Like me, he was also surprised at the amount of kids in their late teens waiting for parents. He wondered why kids who are so old would want parents, "why don't they just get in their car and go?" I explained that everyone wants to be part of a family and asked him where would they go for Christmas. This caused him to re-evaluate his original thought. Yes, everyone should have parents.

Like me, he was fascinated by some of the kid's names, as well as the kids who, like him, are 7 years old. We learned that Skyler is a very popular name for both boys and girls. We learned that sometimes we cannot tell from a name if the child is a boy or a girl. He asked if we wanted a boy or a girl. I said we'd like a girl or a boy.

Like me, he cannot wait for us to have kids.

update

Now that we've widened our search to include children up to age 5, I am learning a lot of new things.
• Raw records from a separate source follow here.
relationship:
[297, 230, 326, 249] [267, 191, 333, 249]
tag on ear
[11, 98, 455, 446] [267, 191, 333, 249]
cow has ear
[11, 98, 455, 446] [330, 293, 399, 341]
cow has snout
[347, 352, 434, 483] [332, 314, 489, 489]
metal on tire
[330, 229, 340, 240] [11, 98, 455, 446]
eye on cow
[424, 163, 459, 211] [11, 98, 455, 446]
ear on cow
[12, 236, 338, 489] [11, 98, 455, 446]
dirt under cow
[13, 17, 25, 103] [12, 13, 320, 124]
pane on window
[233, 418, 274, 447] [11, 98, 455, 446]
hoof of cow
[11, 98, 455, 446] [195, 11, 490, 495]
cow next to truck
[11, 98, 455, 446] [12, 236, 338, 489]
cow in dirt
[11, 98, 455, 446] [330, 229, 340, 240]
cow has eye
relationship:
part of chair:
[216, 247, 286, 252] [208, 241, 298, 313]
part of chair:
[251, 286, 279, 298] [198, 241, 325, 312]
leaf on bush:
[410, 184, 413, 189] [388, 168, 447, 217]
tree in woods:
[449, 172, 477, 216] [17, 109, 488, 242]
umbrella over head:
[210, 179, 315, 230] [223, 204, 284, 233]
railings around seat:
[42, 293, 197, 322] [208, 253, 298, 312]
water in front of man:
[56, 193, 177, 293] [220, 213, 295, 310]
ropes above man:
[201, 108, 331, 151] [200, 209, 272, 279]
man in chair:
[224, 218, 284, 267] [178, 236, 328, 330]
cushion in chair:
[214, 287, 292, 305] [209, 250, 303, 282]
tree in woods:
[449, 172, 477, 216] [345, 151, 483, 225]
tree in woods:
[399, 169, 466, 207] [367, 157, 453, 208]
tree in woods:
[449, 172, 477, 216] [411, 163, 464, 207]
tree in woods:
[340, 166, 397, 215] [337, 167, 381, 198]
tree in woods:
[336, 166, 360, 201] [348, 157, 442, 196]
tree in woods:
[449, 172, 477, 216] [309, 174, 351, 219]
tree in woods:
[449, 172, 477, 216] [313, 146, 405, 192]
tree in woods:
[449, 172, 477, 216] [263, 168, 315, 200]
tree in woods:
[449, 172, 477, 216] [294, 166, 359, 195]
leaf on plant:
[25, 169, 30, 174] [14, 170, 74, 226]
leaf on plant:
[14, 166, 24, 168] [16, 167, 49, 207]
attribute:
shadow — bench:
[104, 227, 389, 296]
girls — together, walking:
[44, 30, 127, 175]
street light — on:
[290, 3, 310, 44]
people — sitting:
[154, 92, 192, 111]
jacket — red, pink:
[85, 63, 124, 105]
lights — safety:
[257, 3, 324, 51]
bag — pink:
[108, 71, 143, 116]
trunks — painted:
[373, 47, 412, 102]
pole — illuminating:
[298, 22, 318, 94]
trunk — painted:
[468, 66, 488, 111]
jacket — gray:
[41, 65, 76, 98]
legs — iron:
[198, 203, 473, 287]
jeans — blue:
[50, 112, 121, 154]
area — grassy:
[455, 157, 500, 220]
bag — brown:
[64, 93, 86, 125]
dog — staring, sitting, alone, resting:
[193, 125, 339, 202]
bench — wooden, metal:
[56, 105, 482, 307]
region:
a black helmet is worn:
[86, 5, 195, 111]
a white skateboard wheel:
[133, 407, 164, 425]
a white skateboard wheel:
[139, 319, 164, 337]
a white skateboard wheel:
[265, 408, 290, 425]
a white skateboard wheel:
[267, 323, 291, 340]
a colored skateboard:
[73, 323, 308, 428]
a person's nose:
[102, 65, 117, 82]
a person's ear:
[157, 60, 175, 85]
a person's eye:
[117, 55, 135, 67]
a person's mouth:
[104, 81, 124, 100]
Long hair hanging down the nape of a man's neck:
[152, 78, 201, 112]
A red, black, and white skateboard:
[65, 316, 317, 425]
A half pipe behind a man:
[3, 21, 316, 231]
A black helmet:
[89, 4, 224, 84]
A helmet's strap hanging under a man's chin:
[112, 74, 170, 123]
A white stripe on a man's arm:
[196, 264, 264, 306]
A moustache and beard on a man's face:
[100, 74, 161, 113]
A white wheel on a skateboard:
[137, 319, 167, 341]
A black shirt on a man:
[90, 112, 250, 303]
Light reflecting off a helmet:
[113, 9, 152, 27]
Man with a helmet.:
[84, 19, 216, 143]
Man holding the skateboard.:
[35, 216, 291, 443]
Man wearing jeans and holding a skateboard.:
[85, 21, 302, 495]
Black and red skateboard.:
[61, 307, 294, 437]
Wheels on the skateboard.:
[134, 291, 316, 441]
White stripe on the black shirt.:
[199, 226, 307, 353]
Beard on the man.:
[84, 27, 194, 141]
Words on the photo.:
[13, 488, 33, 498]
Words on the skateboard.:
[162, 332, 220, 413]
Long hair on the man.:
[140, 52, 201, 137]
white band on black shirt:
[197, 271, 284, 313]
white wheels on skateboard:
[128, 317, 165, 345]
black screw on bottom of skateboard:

For instance FAS stands for Fetal Alcohol Syndrome. Read more here.
(There are also FASD which is Fetal Alcohol Spectrum Disorders.) I see it listed both ways.

We are hoping to adopt a child/children who is/are "developmentally on target."

It is our belief that children with special needs deserve a stay at home parent. We also think a special needs child would benefit from parents with parenting experience.

I am surprised, daily, at the number of children available for adoption from the foster care system in this country. I look at their faces and wonder how they've ended up in "the system."

Thursday, June 11, 2009

whose mother am I

post that has been kicking around in my head to be written later...

Monday, June 1, 2009

Two Little Girls: A Memoir of Adoption

In Chicago, Theresa Reid and her husband had lucrative careers and a beautiful home. What was missing from their lives was children. But they knew in Eastern Europe, there were children who were missing parents-and they set out to find their family. This is Theresa's account of how Natalie and Lana came to be her daughters-a journey that takes readers not only to Moscow and Kiev but into the deepest parts of a mother's heart. Reid addresses the issues that arise for many an adoptive parent- including the guilt over taking children away from their roots, and the slow, stumbling steps toward trust and tenderness that played out between them. For any parent, adoptive or not, this book offers not only a compelling story but valuable insights into the transformative power of loving a child.

Just came across this, anyone read it yet? feel free to comment.

I was Googling 'adopt a healthy child' and came across this post So You Want to Adopt a Healthy Infant. Which caught my attention with the first paragraph

These days, when people say they want to adopt a healthy infant, they receive dirty looks from some in the adoption community. “Why not adopt one of the hundreds of thousands of children waiting in foster care?” people ask. “Why not adopt one of the millions or orphans from around the world?”

If you want to adopt a healthy infant, some insinuate that you’re an adoption traitor. They imply that you should be more altruistic and less selfish than to desire what every parent who gives birth wants: a healthy baby.